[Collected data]
[Start of section]

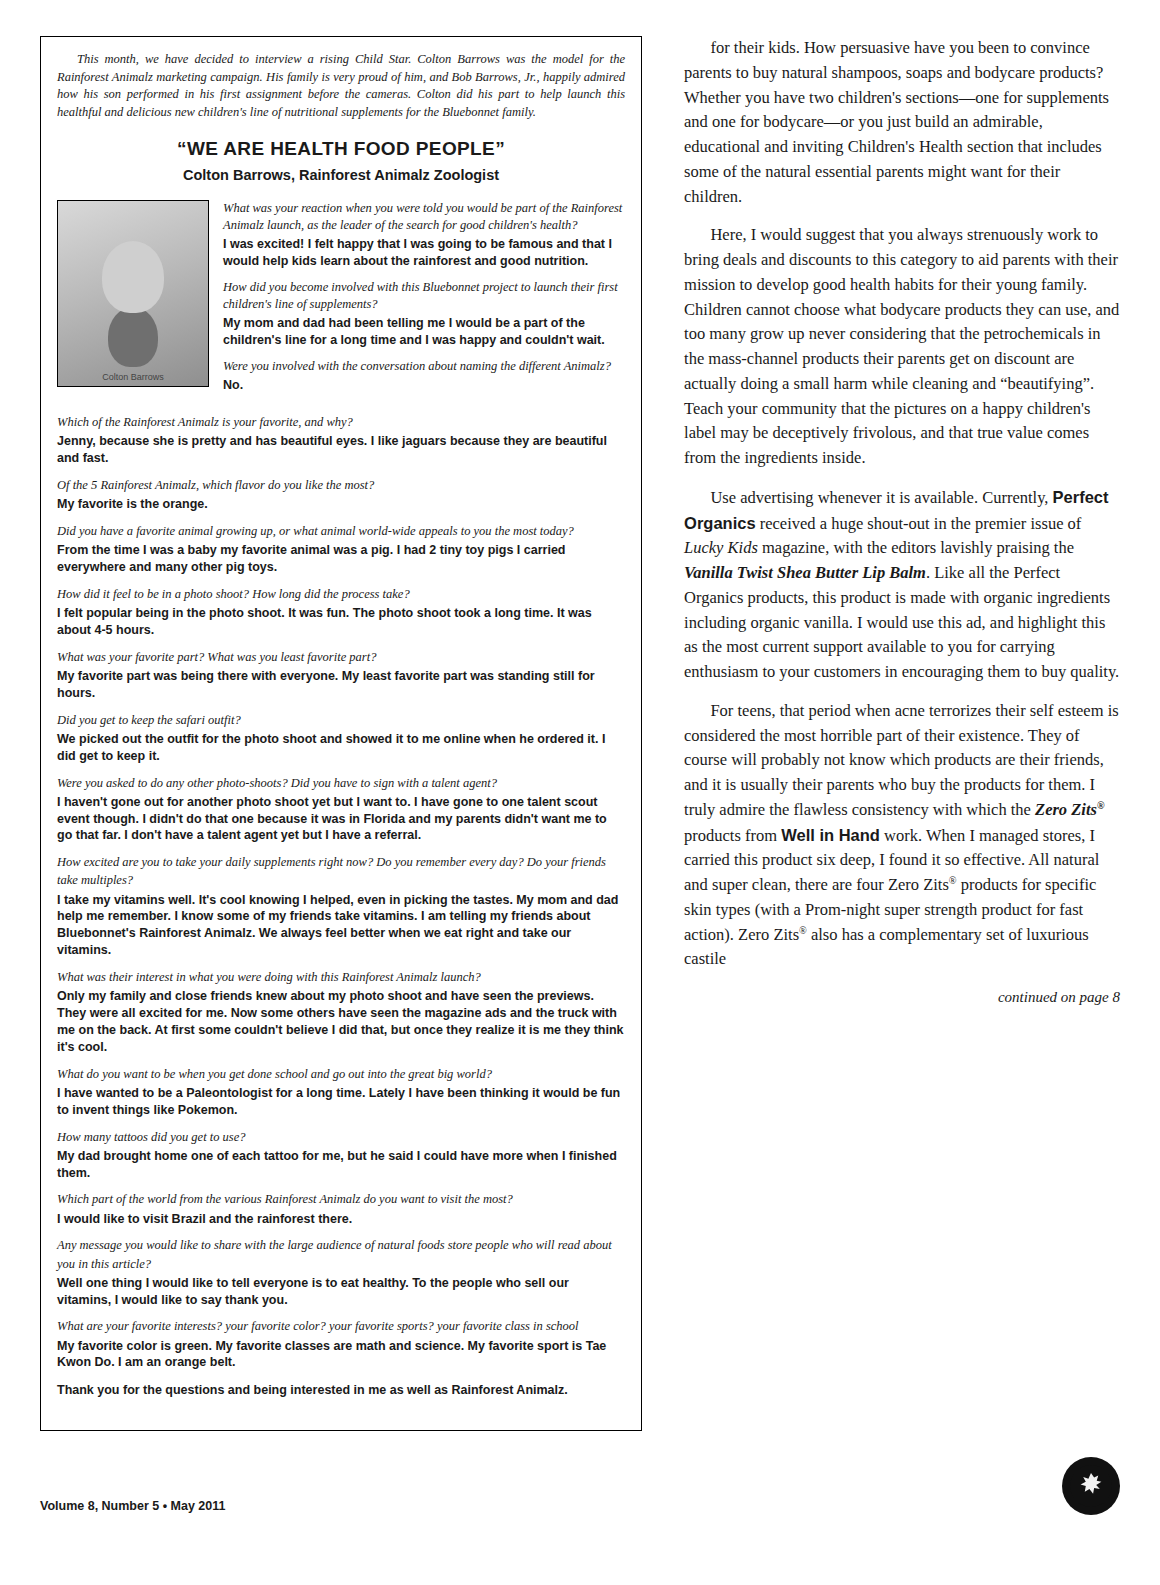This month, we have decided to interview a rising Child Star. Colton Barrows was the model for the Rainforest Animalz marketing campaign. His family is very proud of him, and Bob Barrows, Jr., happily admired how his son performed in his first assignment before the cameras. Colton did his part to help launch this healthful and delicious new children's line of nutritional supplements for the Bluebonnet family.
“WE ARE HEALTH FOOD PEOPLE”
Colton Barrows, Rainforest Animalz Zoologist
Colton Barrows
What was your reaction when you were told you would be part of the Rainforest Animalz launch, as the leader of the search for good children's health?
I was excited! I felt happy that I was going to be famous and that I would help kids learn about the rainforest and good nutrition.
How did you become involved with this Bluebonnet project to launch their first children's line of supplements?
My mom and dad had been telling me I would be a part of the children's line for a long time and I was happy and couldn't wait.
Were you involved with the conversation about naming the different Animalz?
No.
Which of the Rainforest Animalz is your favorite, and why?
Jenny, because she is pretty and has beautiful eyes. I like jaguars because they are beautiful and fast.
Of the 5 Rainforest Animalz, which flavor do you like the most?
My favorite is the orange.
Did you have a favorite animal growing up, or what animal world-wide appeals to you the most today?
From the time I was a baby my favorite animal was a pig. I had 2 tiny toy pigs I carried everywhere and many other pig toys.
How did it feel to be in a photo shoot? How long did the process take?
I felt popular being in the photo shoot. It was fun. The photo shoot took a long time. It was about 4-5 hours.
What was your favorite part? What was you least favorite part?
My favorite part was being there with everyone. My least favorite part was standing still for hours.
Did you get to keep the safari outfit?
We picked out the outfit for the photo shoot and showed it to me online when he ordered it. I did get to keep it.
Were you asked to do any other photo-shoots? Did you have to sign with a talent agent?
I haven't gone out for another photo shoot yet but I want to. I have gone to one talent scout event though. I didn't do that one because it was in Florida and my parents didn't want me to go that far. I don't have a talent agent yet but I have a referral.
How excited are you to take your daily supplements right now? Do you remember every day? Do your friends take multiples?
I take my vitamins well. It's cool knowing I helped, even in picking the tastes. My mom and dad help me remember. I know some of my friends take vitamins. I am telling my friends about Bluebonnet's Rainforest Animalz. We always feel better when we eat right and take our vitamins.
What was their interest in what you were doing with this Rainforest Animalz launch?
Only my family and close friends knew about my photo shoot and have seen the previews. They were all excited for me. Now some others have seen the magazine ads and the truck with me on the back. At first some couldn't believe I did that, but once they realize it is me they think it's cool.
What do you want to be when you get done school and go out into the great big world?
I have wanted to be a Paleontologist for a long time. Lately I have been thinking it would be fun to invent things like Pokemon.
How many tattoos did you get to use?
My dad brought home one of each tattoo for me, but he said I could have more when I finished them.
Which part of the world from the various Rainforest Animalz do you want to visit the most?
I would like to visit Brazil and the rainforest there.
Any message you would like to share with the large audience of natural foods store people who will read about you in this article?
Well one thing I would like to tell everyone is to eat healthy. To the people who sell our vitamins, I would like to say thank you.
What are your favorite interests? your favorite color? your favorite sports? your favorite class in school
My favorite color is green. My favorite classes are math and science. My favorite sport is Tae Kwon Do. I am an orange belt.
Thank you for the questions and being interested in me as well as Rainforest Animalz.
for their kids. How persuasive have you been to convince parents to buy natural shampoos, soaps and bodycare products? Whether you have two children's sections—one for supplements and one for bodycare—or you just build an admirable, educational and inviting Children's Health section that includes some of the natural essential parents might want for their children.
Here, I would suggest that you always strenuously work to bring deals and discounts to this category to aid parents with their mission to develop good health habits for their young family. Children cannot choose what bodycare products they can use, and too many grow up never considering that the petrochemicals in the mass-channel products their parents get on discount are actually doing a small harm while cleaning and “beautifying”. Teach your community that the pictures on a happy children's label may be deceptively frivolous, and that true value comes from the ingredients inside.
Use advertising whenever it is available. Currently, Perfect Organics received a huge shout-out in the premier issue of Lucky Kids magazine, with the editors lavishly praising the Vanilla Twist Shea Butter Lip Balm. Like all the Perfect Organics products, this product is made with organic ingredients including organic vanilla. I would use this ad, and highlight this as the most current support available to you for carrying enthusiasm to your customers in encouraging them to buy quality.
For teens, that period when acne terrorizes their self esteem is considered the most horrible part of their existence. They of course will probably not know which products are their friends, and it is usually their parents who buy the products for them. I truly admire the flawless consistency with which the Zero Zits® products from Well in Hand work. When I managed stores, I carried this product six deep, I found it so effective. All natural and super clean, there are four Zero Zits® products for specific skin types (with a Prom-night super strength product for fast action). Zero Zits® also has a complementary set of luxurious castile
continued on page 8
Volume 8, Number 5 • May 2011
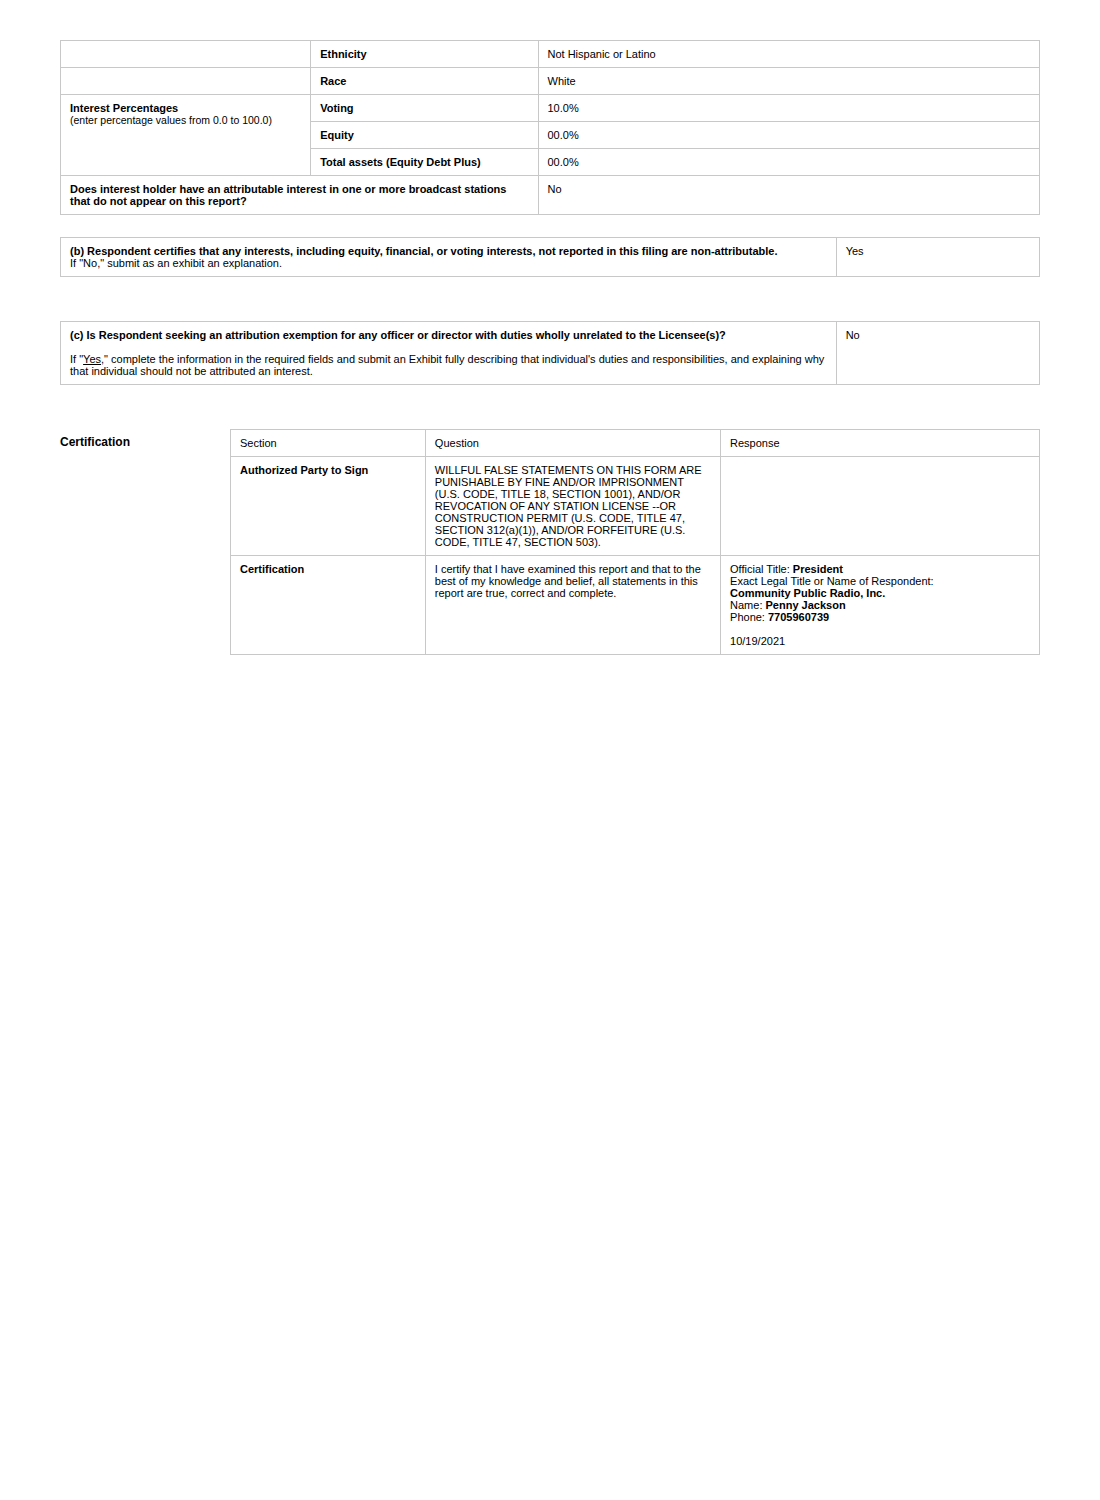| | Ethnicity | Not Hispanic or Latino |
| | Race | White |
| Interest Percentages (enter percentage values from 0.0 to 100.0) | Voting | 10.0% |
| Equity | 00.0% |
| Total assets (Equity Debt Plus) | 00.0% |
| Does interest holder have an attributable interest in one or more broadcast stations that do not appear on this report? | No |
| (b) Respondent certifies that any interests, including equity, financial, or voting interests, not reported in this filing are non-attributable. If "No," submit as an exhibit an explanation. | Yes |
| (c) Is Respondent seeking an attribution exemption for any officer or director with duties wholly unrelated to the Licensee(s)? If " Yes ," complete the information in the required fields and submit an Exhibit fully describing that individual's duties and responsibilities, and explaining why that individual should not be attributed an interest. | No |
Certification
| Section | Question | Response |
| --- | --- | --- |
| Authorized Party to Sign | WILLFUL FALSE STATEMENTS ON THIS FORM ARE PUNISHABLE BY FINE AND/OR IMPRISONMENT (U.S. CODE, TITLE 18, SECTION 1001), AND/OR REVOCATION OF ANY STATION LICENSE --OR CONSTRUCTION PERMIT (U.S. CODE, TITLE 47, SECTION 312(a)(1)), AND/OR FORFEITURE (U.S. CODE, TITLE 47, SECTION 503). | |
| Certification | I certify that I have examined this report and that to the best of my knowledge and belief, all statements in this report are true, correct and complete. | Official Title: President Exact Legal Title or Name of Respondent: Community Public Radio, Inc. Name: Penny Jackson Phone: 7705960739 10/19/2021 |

[End of section]

(What you are asked to do) Leaving out any pictures, write the records above out exactly as they are.

(Answer space)
This month, we have decided to interview a rising Child Star. Colton Barrows was the model for the Rainforest Animalz marketing campaign. His family is very proud of him, and Bob Barrows, Jr., happily admired how his son performed in his first assignment before the cameras. Colton did his part to help launch this healthful and delicious new children's line of nutritional supplements for the Bluebonnet family.
“WE ARE HEALTH FOOD PEOPLE”
Colton Barrows, Rainforest Animalz Zoologist
Colton Barrows
What was your reaction when you were told you would be part of the Rainforest Animalz launch, as the leader of the search for good children's health?
I was excited! I felt happy that I was going to be famous and that I would help kids learn about the rainforest and good nutrition.
How did you become involved with this Bluebonnet project to launch their first children's line of supplements?
My mom and dad had been telling me I would be a part of the children's line for a long time and I was happy and couldn't wait.
Were you involved with the conversation about naming the different Animalz?
No.
Which of the Rainforest Animalz is your favorite, and why?
Jenny, because she is pretty and has beautiful eyes. I like jaguars because they are beautiful and fast.
Of the 5 Rainforest Animalz, which flavor do you like the most?
My favorite is the orange.
Did you have a favorite animal growing up, or what animal world-wide appeals to you the most today?
From the time I was a baby my favorite animal was a pig. I had 2 tiny toy pigs I carried everywhere and many other pig toys.
How did it feel to be in a photo shoot? How long did the process take?
I felt popular being in the photo shoot. It was fun. The photo shoot took a long time. It was about 4-5 hours.
What was your favorite part? What was you least favorite part?
My favorite part was being there with everyone. My least favorite part was standing still for hours.
Did you get to keep the safari outfit?
We picked out the outfit for the photo shoot and showed it to me online when he ordered it. I did get to keep it.
Were you asked to do any other photo-shoots? Did you have to sign with a talent agent?
I haven't gone out for another photo shoot yet but I want to. I have gone to one talent scout event though. I didn't do that one because it was in Florida and my parents didn't want me to go that far. I don't have a talent agent yet but I have a referral.
How excited are you to take your daily supplements right now? Do you remember every day? Do your friends take multiples?
I take my vitamins well. It's cool knowing I helped, even in picking the tastes. My mom and dad help me remember. I know some of my friends take vitamins. I am telling my friends about Bluebonnet's Rainforest Animalz. We always feel better when we eat right and take our vitamins.
What was their interest in what you were doing with this Rainforest Animalz launch?
Only my family and close friends knew about my photo shoot and have seen the previews. They were all excited for me. Now some others have seen the magazine ads and the truck with me on the back. At first some couldn't believe I did that, but once they realize it is me they think it's cool.
What do you want to be when you get done school and go out into the great big world?
I have wanted to be a Paleontologist for a long time. Lately I have been thinking it would be fun to invent things like Pokemon.
How many tattoos did you get to use?
My dad brought home one of each tattoo for me, but he said I could have more when I finished them.
Which part of the world from the various Rainforest Animalz do you want to visit the most?
I would like to visit Brazil and the rainforest there.
Any message you would like to share with the large audience of natural foods store people who will read about you in this article?
Well one thing I would like to tell everyone is to eat healthy. To the people who sell our vitamins, I would like to say thank you.
What are your favorite interests? your favorite color? your favorite sports? your favorite class in school
My favorite color is green. My favorite classes are math and science. My favorite sport is Tae Kwon Do. I am an orange belt.
Thank you for the questions and being interested in me as well as Rainforest Animalz.
for their kids. How persuasive have you been to convince parents to buy natural shampoos, soaps and bodycare products? Whether you have two children's sections—one for supplements and one for bodycare—or you just build an admirable, educational and inviting Children's Health section that includes some of the natural essential parents might want for their children.
Here, I would suggest that you always strenuously work to bring deals and discounts to this category to aid parents with their mission to develop good health habits for their young family. Children cannot choose what bodycare products they can use, and too many grow up never considering that the petrochemicals in the mass-channel products their parents get on discount are actually doing a small harm while cleaning and “beautifying”. Teach your community that the pictures on a happy children's label may be deceptively frivolous, and that true value comes from the ingredients inside.
Use advertising whenever it is available. Currently, Perfect Organics received a huge shout-out in the premier issue of Lucky Kids magazine, with the editors lavishly praising the Vanilla Twist Shea Butter Lip Balm. Like all the Perfect Organics products, this product is made with organic ingredients including organic vanilla. I would use this ad, and highlight this as the most current support available to you for carrying enthusiasm to your customers in encouraging them to buy quality.
For teens, that period when acne terrorizes their self esteem is considered the most horrible part of their existence. They of course will probably not know which products are their friends, and it is usually their parents who buy the products for them. I truly admire the flawless consistency with which the Zero Zits® products from Well in Hand work. When I managed stores, I carried this product six deep, I found it so effective. All natural and super clean, there are four Zero Zits® products for specific skin types (with a Prom-night super strength product for fast action). Zero Zits® also has a complementary set of luxurious castile
continued on page 8
Volume 8, Number 5 • May 2011
| | Ethnicity | Not Hispanic or Latino |
| | Race | White |
| Interest Percentages (enter percentage values from 0.0 to 100.0) | Voting | 10.0% |
| Equity | 00.0% |
| Total assets (Equity Debt Plus) | 00.0% |
| Does interest holder have an attributable interest in one or more broadcast stations that do not appear on this report? | No |
| (b) Respondent certifies that any interests, including equity, financial, or voting interests, not reported in this filing are non-attributable. If "No," submit as an exhibit an explanation. | Yes |
| (c) Is Respondent seeking an attribution exemption for any officer or director with duties wholly unrelated to the Licensee(s)? If " Yes ," complete the information in the required fields and submit an Exhibit fully describing that individual's duties and responsibilities, and explaining why that individual should not be attributed an interest. | No |
Certification
| Section | Question | Response |
| --- | --- | --- |
| Authorized Party to Sign | WILLFUL FALSE STATEMENTS ON THIS FORM ARE PUNISHABLE BY FINE AND/OR IMPRISONMENT (U.S. CODE, TITLE 18, SECTION 1001), AND/OR REVOCATION OF ANY STATION LICENSE --OR CONSTRUCTION PERMIT (U.S. CODE, TITLE 47, SECTION 312(a)(1)), AND/OR FORFEITURE (U.S. CODE, TITLE 47, SECTION 503). | |
| Certification | I certify that I have examined this report and that to the best of my knowledge and belief, all statements in this report are true, correct and complete. | Official Title: President Exact Legal Title or Name of Respondent: Community Public Radio, Inc. Name: Penny Jackson Phone: 7705960739 10/19/2021 |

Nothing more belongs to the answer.